Using an infrared pulsed carbon dioxide laser, project leader Howard Milchberg and his team showed that they could detect low levels of α radiation from a polonium-210 source sitting 10 m away from the laser source. For this proof-of-principle work, Milchberg’s team was limited by the length of the laser lab they were working in but they expect the method to be scalable to distances greater than 100 m.
The technique relies on laser physics, Milchberg says—, specifically, the interaction between a laser and free electrons. Radiation emitted by radionucleotides interacts with air molecules, generating free electrons, Milchberg explains. A laser can impart energy to those electrons, which then collide with air molecules and liberate more electrons. The process continues, cascading until “you make a little plasma,” he says. “It's almost like a little lightning ball right where it happens.”
When these tiny balls of plasma form, the laser scatters off them backward toward its source. Scientists can detect that backscatter, Milchberg says. “The more of those little plasma balls there are, the more backscattering you get,” he says. “That tells you something about the activity of the radioactive source.”
The work is a synthesis of fundamental physics, air chemistry, and nonlinear optics, says John Palastro, a physicist at the University of Rochester who was not involved with this work but has collaborated with Milchberg in the past. While many experiments in theoretical physics promise applications in only the distant future, Palastro says this work is “poised quite nicely to be an application in the near term.”

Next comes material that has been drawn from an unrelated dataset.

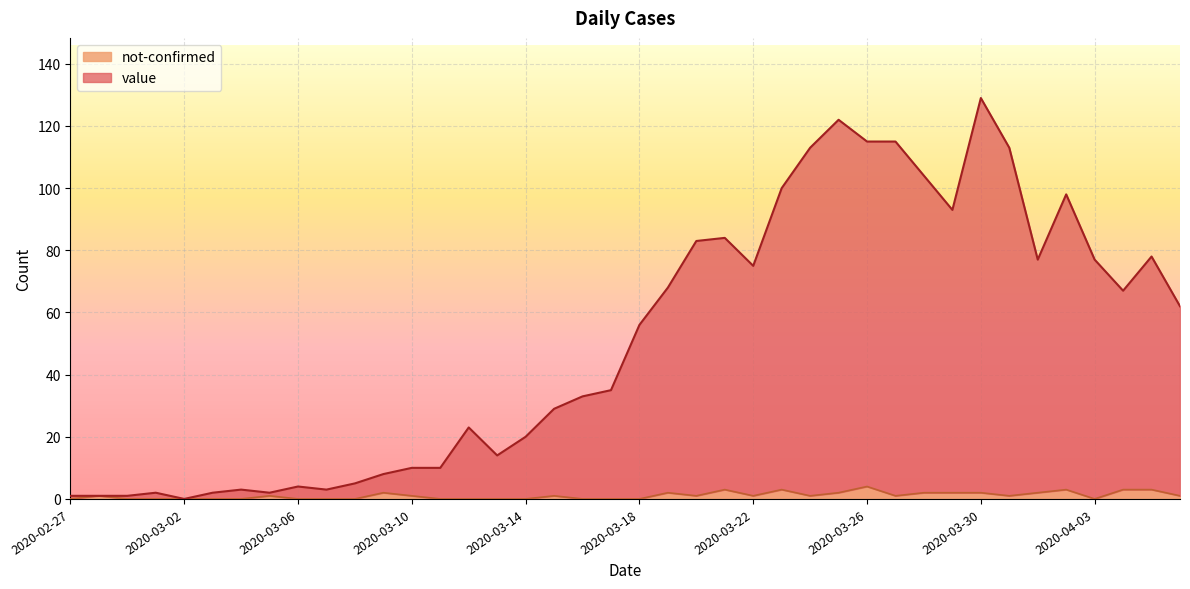

Which category has the highest value in the not-confirmed series?

2020-03-26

The work is “significant progress towards the development of new, potentially more effective standoff radiation detection mechanisms,” research scholar Cameron Tracy of the Berkeley Risk and Security Lab writes in an email. The potential uses of such a long-distance detector include improved detection of fissile material in transport hubs and detecting nuclear weapons deployed in new domains, like outer space.

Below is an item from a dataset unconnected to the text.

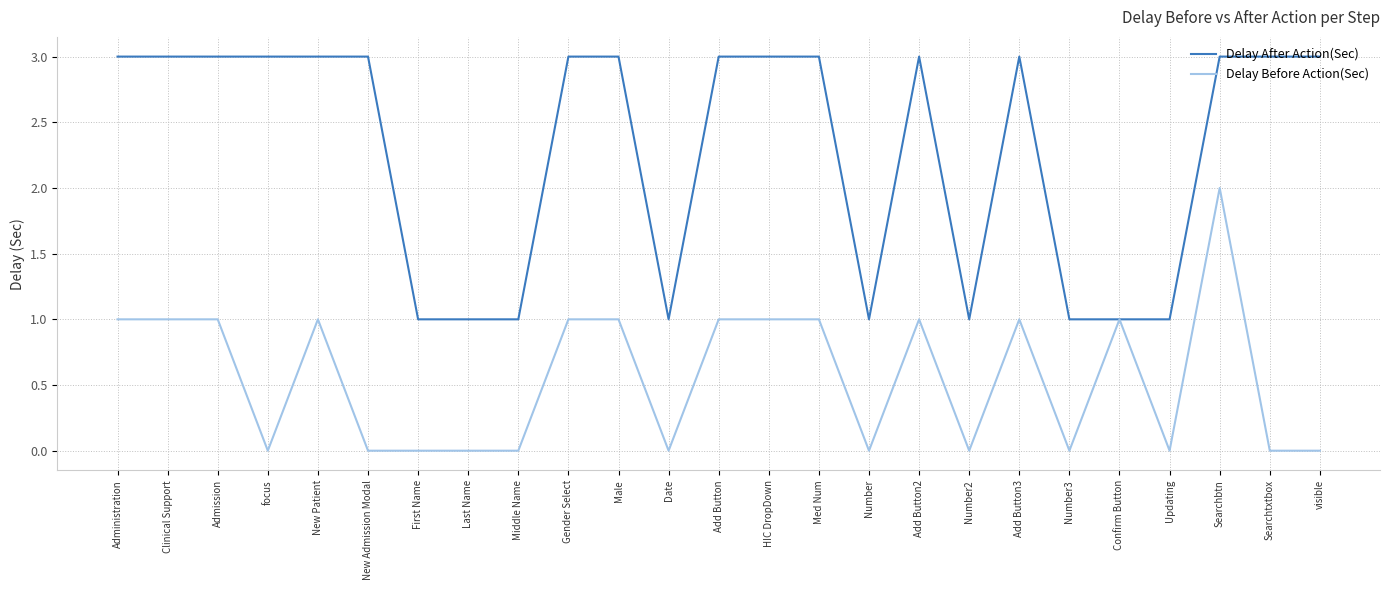

What are all the series names shown in the legend?

Delay After Action(Sec), Delay Before Action(Sec)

For now, Milchberg’s standoff radiation detector is confined to the lab as his team refines the system. Using a different laser source—and strategically cutting a porthole in the wall to provide access to the adjacent hallway—the group is working toward measuring radiation from distances greater than 10 m. Ultimately, he hopes further experimentation and refinement will result in a practical approach to detecting radiation leaking from containers transporting nuclear materials from afar.